Assault of inmate by Prison Officers, seizure of drugs linked to unrest/fire at Lusignan Prison
By Isanella Patoir
The beating of an inmate at the hands of four prison officers along with the seizure of a quantity of marijuana, one cell phone and alcohol led to the unrest and subsequent burning of a section of the Lusignan Prison, East Coast Demerara Sunday.
Director of Prisons, Gladwin Samuels at a press briefing on Monday said that the incidents occurred simultaneously.
Samuels explained that at about 11:55h he was informed by Officer in Charge at the Prison, Senior Superintendent Alexander Hopkinson that there was a discovery of parcel with the drugs.
“Yesterday it was clearly overheard that the prisoners said there was a drought in the prison as it relates to the availability of contraband, so I think that situation would have further propelled for the desire for them to get their stuff,” Samuels told reporters at the Ministry of Public Security’s Brickdam Office.
The Prison Director explained that within the last two weeks there were three cases of illegal items being confiscated at the prison and one person was also arrested for attempting to smuggle marijuana into the prison.
Subsequent to the discovery of the illegal items Sunday, there was an altercation between a prisoner who works in the kitchen and another inmate.
“….it was brought to my attention that the prisoner was assaulted by one of the officers,” Samuels said.
The prisoner was then escorted to the prison yard where he was further assaulted by the other officers after he threatened to kill them.
The four officers have since been removed from the prison.
“These matters are still being investigated, so what I am saying is not definitive,” Samuels stated.
With the seizure of the illegal items and the assault to the prisoner, the inmates began to break the wooden walls of the prison and subsequently set fire to the building, demanding that the drugs be returned.
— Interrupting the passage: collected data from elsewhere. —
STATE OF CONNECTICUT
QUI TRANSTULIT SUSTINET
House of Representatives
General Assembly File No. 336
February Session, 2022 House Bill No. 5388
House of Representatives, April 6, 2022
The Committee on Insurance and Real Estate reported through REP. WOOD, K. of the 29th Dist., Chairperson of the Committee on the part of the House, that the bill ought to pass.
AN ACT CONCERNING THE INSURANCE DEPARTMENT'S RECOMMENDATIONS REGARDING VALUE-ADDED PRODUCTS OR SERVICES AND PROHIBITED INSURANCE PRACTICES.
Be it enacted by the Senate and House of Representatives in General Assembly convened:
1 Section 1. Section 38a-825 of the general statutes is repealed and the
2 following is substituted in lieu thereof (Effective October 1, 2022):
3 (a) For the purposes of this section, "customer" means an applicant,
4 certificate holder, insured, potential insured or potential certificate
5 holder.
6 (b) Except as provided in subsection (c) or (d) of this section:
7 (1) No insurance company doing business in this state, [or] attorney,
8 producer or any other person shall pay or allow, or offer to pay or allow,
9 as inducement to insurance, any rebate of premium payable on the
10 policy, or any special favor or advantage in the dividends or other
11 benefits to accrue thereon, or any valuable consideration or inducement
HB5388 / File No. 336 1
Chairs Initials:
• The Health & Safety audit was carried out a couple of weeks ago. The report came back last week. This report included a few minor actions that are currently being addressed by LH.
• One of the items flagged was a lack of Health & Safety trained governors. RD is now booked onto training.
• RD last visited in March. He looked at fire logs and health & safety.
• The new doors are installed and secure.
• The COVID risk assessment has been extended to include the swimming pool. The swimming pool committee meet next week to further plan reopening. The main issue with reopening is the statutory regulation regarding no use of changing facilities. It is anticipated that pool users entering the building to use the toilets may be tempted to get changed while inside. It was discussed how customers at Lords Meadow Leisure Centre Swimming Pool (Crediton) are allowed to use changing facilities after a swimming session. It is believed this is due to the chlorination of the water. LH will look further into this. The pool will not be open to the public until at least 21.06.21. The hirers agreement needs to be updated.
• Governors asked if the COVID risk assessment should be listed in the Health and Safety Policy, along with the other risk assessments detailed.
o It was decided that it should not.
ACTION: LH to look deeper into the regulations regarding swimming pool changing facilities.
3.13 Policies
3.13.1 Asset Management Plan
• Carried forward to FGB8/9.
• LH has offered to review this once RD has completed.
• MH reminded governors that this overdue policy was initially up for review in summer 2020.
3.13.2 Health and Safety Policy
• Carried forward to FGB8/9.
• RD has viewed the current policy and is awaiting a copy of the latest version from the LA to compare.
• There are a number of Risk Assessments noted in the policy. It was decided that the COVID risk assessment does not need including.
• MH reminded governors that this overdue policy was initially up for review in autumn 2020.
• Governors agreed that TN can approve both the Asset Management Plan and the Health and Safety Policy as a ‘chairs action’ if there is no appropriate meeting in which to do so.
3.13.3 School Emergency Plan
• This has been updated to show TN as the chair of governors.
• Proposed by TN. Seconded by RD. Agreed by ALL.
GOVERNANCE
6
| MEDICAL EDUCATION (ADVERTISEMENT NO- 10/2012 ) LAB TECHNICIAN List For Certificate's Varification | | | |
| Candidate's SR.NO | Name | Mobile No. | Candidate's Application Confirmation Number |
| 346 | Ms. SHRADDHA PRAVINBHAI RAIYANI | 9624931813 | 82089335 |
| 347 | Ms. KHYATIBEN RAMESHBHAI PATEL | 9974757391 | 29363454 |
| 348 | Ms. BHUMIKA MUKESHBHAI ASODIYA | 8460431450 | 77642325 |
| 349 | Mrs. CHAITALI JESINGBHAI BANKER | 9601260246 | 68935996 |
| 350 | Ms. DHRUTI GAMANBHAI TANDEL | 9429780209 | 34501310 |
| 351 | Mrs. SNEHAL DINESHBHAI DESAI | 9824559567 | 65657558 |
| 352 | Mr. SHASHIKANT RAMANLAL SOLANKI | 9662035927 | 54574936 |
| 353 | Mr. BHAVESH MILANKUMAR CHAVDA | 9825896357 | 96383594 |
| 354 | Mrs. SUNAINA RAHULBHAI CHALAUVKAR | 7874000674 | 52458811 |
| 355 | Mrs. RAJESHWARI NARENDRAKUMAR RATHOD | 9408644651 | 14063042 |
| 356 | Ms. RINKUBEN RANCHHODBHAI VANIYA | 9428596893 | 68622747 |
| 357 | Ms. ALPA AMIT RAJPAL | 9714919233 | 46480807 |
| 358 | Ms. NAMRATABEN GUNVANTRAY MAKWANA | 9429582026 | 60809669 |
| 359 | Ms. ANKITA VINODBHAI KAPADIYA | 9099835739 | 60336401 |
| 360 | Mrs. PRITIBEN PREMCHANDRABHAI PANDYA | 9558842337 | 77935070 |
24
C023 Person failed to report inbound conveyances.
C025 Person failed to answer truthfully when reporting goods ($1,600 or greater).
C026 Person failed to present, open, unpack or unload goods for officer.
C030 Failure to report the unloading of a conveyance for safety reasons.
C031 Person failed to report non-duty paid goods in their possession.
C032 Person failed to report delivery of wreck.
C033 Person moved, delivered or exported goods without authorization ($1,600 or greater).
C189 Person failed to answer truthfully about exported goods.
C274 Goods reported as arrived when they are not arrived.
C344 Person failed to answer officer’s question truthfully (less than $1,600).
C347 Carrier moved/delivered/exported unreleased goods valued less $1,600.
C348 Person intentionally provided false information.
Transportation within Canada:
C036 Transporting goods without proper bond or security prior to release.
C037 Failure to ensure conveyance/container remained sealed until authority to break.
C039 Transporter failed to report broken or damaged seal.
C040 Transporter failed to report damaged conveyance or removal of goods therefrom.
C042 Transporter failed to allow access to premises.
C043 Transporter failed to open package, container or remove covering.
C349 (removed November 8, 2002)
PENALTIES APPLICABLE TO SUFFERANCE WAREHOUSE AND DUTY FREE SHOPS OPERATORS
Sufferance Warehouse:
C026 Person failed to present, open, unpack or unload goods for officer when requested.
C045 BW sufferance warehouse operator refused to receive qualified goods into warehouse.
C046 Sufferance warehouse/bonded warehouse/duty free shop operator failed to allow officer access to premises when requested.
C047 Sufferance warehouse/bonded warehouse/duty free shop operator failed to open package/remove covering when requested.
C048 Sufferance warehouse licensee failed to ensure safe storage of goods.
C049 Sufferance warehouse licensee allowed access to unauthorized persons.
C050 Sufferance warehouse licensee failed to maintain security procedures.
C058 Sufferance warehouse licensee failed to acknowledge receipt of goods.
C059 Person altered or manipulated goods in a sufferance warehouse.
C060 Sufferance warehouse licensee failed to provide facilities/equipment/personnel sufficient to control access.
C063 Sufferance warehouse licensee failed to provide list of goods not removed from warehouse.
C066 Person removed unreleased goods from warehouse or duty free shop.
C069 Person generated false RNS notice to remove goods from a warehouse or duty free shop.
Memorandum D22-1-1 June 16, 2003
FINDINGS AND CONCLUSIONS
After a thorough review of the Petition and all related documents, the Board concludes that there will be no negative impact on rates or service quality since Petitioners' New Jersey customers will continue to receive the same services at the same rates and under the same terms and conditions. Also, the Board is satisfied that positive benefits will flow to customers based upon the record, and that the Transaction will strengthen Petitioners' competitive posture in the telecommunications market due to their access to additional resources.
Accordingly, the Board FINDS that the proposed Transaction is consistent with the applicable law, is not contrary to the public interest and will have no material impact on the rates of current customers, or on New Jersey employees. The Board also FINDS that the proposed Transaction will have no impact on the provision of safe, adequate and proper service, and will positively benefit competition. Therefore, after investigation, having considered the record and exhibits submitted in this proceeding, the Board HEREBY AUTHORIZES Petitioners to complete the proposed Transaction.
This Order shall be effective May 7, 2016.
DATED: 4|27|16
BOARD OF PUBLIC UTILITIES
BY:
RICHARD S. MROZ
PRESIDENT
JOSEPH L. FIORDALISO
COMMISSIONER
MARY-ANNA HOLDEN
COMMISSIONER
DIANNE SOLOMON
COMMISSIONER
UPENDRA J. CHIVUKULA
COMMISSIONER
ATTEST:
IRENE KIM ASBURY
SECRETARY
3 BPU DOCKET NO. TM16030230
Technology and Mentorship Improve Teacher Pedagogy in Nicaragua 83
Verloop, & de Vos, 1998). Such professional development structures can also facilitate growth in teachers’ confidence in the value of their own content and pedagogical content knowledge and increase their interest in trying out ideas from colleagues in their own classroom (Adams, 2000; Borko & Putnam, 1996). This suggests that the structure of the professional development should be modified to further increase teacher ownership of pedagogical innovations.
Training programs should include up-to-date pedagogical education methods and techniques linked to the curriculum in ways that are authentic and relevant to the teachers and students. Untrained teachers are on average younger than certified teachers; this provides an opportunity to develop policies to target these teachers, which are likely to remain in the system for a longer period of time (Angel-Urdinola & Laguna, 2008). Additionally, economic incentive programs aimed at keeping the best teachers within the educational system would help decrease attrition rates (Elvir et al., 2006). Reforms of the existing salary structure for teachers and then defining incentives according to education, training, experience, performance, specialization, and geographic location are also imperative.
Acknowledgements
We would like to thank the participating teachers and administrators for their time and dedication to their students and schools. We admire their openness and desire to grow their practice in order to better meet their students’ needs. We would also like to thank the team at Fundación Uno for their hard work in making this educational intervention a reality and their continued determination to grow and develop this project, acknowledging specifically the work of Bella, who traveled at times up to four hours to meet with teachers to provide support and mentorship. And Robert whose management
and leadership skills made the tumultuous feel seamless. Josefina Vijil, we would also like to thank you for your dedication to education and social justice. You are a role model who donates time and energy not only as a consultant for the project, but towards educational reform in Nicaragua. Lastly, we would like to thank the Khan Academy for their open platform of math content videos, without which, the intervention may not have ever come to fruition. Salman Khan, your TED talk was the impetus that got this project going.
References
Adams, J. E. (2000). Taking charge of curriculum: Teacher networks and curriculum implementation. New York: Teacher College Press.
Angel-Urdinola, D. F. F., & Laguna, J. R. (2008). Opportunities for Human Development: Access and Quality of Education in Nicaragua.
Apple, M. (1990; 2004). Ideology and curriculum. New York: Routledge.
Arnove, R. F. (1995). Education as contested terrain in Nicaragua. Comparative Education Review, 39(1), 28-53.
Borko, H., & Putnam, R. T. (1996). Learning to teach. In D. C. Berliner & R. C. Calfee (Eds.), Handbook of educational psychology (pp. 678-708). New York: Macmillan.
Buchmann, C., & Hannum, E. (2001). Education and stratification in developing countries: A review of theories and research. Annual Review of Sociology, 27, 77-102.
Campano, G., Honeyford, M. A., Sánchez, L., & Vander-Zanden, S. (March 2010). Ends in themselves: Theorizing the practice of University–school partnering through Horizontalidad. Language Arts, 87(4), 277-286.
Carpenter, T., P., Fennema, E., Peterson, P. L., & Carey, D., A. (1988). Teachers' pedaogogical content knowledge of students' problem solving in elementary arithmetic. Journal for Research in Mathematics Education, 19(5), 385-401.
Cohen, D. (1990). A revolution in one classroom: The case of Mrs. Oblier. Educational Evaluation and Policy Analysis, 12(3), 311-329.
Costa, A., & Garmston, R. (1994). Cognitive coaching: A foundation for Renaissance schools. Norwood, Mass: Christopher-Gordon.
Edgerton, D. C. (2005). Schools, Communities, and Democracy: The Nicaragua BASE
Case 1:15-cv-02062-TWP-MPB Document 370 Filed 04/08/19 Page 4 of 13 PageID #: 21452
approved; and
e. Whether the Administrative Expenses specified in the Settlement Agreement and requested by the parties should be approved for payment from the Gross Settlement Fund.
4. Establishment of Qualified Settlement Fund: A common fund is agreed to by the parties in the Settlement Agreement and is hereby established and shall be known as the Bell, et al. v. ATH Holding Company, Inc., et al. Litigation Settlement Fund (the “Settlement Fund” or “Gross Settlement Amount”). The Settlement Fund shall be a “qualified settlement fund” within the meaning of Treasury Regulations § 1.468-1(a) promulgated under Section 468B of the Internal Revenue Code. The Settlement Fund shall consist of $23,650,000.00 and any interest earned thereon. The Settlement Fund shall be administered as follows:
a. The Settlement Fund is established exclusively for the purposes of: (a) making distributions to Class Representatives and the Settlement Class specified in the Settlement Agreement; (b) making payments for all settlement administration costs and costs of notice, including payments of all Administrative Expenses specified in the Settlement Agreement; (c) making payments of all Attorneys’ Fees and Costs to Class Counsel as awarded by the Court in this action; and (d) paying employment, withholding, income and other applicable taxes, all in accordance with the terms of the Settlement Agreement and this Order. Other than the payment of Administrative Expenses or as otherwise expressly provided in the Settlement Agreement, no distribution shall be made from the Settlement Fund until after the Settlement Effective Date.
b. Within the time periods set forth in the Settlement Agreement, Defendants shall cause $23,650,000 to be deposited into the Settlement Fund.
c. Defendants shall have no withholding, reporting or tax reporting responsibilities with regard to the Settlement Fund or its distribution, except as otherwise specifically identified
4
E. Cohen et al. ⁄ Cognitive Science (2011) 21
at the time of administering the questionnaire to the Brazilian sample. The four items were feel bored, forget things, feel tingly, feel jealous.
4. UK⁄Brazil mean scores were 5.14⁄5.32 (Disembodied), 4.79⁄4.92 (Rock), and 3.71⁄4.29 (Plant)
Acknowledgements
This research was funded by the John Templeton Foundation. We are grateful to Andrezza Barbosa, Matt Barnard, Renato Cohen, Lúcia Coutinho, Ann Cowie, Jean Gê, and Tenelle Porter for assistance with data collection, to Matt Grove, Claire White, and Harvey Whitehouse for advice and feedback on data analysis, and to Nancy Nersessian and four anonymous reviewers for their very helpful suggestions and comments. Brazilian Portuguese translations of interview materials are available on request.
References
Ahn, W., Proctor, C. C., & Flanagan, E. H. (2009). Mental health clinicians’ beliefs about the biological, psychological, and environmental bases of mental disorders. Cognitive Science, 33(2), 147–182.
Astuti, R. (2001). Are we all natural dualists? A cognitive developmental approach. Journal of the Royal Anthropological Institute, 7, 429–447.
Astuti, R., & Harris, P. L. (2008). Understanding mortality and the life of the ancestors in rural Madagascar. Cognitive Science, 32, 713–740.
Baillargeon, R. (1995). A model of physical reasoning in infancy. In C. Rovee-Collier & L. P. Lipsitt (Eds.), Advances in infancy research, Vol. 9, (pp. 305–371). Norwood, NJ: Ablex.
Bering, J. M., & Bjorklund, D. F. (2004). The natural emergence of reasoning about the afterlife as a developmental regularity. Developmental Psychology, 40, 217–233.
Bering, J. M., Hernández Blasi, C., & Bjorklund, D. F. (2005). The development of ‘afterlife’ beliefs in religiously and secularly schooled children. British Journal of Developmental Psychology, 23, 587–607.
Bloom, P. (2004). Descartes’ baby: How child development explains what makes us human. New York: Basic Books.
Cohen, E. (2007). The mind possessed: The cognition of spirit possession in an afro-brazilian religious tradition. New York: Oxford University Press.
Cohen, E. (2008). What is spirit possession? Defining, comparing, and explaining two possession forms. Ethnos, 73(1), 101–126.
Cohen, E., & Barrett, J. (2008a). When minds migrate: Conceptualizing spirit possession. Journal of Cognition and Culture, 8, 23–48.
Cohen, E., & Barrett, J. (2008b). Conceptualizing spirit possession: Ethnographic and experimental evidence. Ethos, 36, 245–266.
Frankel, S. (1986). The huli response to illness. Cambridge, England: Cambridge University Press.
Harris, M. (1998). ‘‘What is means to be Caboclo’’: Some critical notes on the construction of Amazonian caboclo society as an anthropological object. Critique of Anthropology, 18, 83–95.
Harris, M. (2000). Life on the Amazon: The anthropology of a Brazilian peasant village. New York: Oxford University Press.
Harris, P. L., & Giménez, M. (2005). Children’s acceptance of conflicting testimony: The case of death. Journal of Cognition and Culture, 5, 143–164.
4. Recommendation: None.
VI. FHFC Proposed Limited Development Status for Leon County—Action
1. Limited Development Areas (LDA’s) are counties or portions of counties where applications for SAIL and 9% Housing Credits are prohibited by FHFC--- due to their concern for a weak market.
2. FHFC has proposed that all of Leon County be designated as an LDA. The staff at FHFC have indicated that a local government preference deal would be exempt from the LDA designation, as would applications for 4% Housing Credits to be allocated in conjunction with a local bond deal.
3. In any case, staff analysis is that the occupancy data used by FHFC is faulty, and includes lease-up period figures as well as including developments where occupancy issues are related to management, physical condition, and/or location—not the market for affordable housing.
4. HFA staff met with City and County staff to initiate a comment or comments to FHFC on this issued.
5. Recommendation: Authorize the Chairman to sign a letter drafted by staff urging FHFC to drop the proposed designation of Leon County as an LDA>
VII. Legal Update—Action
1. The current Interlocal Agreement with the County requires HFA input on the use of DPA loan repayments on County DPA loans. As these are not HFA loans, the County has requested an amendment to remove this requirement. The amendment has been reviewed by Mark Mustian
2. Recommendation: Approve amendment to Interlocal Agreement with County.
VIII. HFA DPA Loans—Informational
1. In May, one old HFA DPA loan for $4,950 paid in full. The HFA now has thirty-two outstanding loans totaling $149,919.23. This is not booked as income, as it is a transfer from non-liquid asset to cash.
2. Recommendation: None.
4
“The items were not returned and in light of the two circumstances at the time it resulted to fire being set to the building,” the Prison Director explained.
The old wooden building was quickly engulfed in flames and burnt flat to the ground.
The Prison’s kitchen and a section of the Administration building were also destroyed.
Quick action by the Joint Services prevented any escapes and no one was seriously injured.
However, Samuels said a number of prisoners were armed with knives, forks and cutlasses from the kitchen; all of the weapons were successfully confiscated.
Following the fire, ranks of the Guyana Defence Force were deployed to assist members of the Police Force, Fire and Prison Services secure the facility.
The Guyana Police Force previously stated that some 15 prisoners were injured, but Samuels clarified that 11 prisoners were injured; two, including the prisoner who was assaulted, were referred to Georgetown Public Hospital where they were treated and discharged.
Over 200 prisoners displaced
As a result of the fire, 284 prisoners have been displaced. Twenty-seven were transferred to the Camp Street Prison in Georgetown, 51 to the Timehri Prison and 50 to the Mazaruni Prison.
“This leaves an additional 156 prisoners who will have to be accommodated at the holding facility; this situation will take the locked in population at the holding facility to 581,” Samuels explained.
The Lusignan Holding facility was set up after the 2017 Camp Street fire and was sectionalized into three bays. A fourth bay was built recently to conduct searches; the 156 prisoners are now in holding bay four.
Prior to Sunday’s fire, there were 425 prisoners in the holding facility. There is now an increased police presence at the prison.
Meanwhile, eight prisoners have been named as masterminds in the unrest and investigations are ongoing in this regard.
No budget to rebuild
Minister of Public Security, Khemraj Ramjattan at the press briefing noted that there is no budget to cater for the rebuilding of the Lusignan Prison.
He said the focus will be to complete construction works at the Mazaruni and Camp Street Prisons and relocate the prisoners to these facilities.
Due to COVID-19, the construction works have halted. Ramjattan said what is more important now is to build a kitchen to feed the 581 prisoners at Lusignan.
Further, it was also noted that there is a need for more staffing at the prisons. Samuels explained that every time there is recruitment they are faced with the issue of corruption and have to dismiss staff.
“This is something I have always being speaking on and unfortunately it has not changed.”